What is expected: Transcribe every line of text in the material below word for word. Leave the pictures out of your answer.

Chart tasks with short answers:
##########

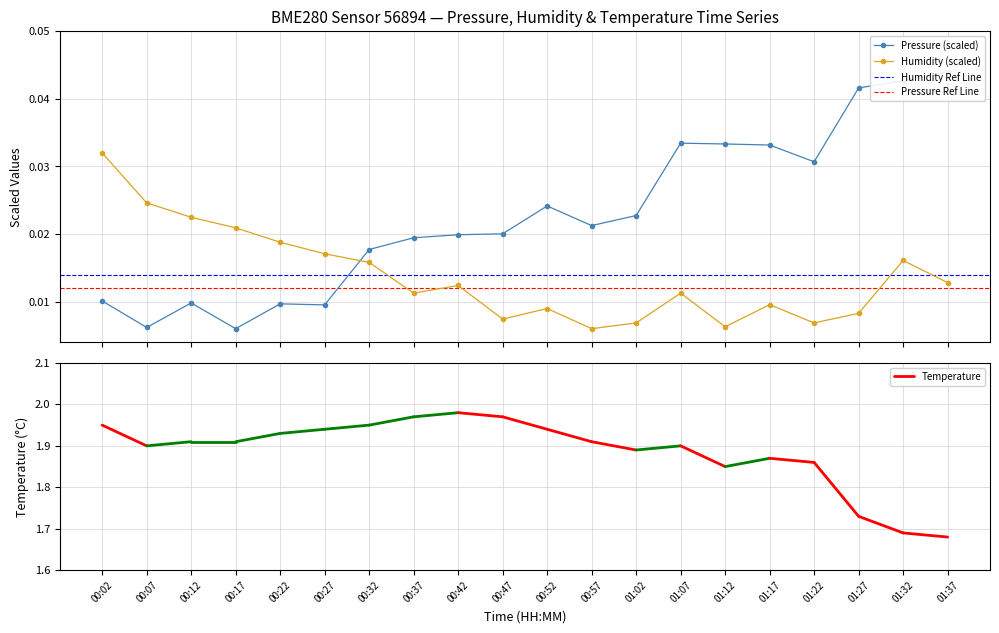

How many Humidity (scaled) values are between 0 and 1?

20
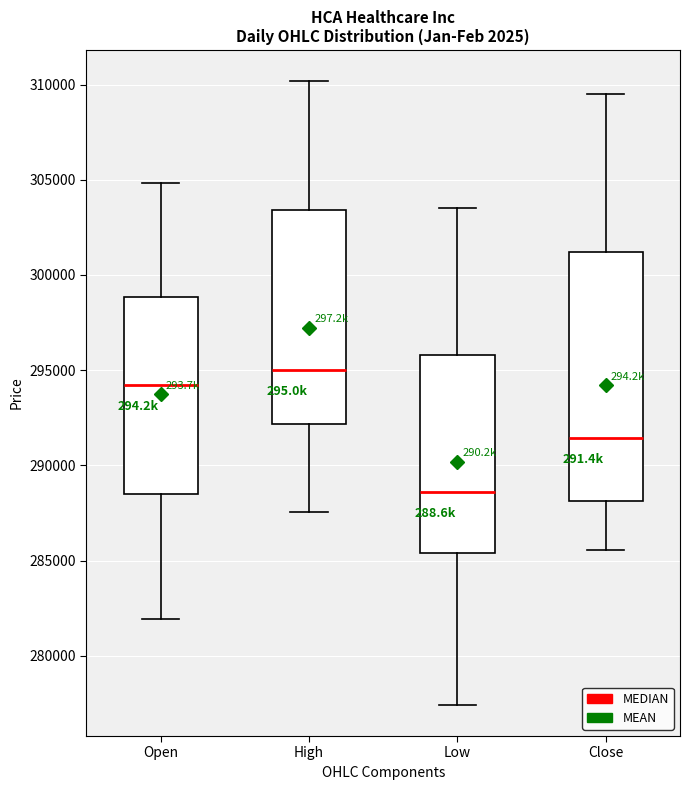

Where does the upper whisker of the box for Close end on the y-axis? The values are not printed on the chart, so give them approximately, as read against the axis.

309500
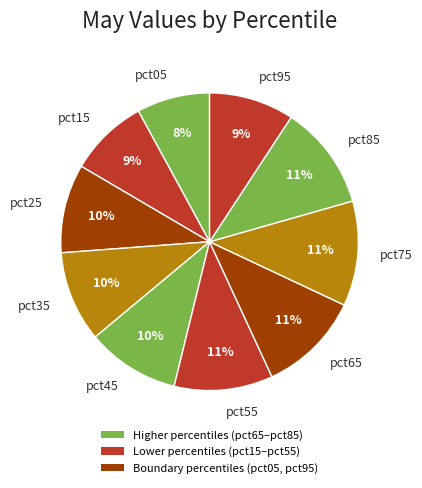

How many segments does this pie chart have?

10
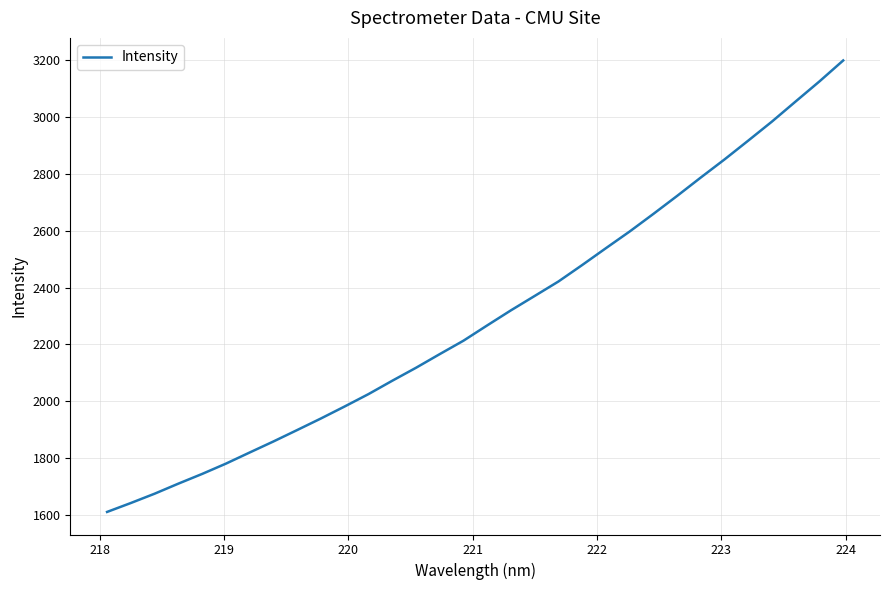

What is the smallest value displayed?

1612.0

##########

Answer for this exercise:
How many Humidity (scaled) values are between 0 and 1?

20

Where does the upper whisker of the box for Close end on the y-axis? The values are not printed on the chart, so give them approximately, as read against the axis.

309500

How many segments does this pie chart have?

10

What is the smallest value displayed?

1612.0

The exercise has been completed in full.